Below are the steps to get site search running:
- Navigate to the Admin tab
- Click View > View Settings
- Scroll to the bottom, where you’ll find ‘Site Search Settings’
- Click the button so that its setting is ‘On’
The next step is to identify your site’s query parameter. Follow the steps below to locate your site’s query parameter
- Open a new browser or tab, and access your website
- In your website's internal search box, type the word "test" and enter
- You will be taken to your internal search landing page
- On the landing page URL, you will see your search term after "?"
- The letter before the equals sign ("=") is your website’s query parameter (usually the letter is ‘q’ but it can be anything depending upon your website’s setting)
- Enter this value into the query parameter box in GA
- Click save
Site Search Report
To find your site search report in GA navigate to Behavior > Behavior Flow > Site Search
There are four reports under Site Search
- Search Terms
1. Overview Report: A summary view of the high level metrics related to your internal site search.
- Sessions with Site Search, % Search Refinements and % Search Exits: When looked at collectively, these metrics can tell you more about how visitors are finding content on the site. If all three numbers are high, it probably means users are not satisfied with the results that they‘re looking for.
- Time after Search and Average Search Depth: On the contrary, if these two metrics are high, it probably means users discover a lot of value in your site search results.
2. Usage Report: User that used site search vs. those who didn’t use site search during their journey
Visits with Site Search and without: You can see how visits that included search compare to visits that did not include search with respect to traffic and conversions. Also you can compare Goals with Acquisition and Behavior data alongside.
And, the ecommerce tab shows how revenue and other ecommerce metrics differ for visits with and without site search.3. Search Terms: Shows the most used search terms with corresponding engagement metrics
The Search Terms report only includes visits during which a search was performed. The terms are listed as dimensions in the table, and you can see how each term compares in terms of number of unique searches, percentage of search refinements, conversions and other metrics.
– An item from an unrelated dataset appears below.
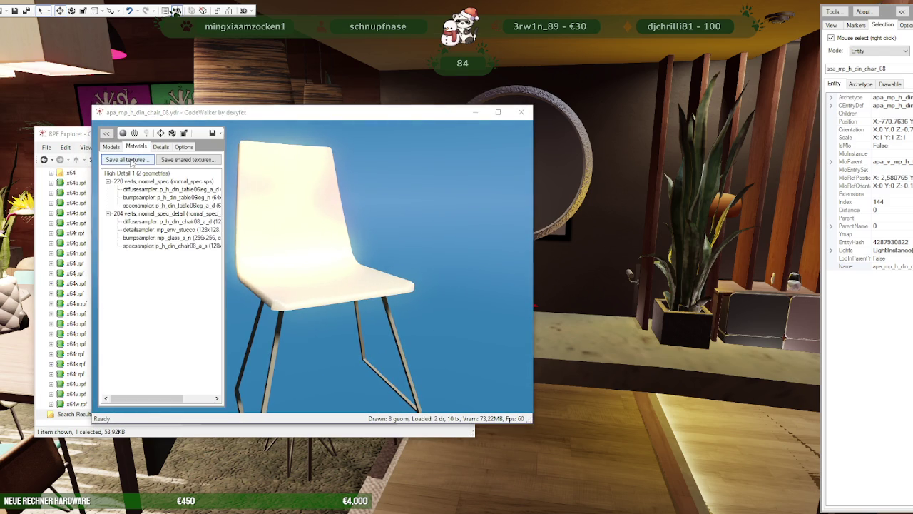
left_click(127, 160)
left_click(560, 282)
If one search term has an unusually high % of Search Refinements or % Search Exits, then you most likely don’t have the relevant content those visitors are looking for.4. Pages: Page on which user made their queries on site search box
The overall summary of the data will show you where users are having problems finding content. The Start Pages report shows all of the pages from which visitors made their queries. Click on a page/URL in the table to learn more about the searches that happened from that page. A detail report will appear which shows all of the search terms that were used from that page.
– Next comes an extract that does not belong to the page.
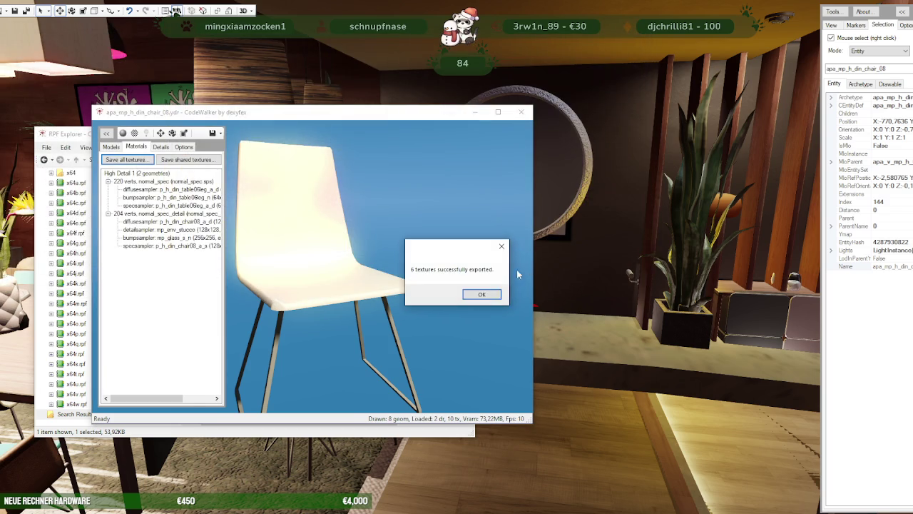
left_click(484, 293)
Once you have set up this tool and data starts flowing, you can start to analyze internal search term data.
Site Search reports will usually show a different number of conversions than what is shown in rest of the other reports. Because in the Site Search report goal conversions are based on visits that include at least one search on your website whereas the goal conversions data in all other reports are based on all visits. As Site Search reports only include conversions from visits that contain a search, you can see how effectively searches on your site drive conversions.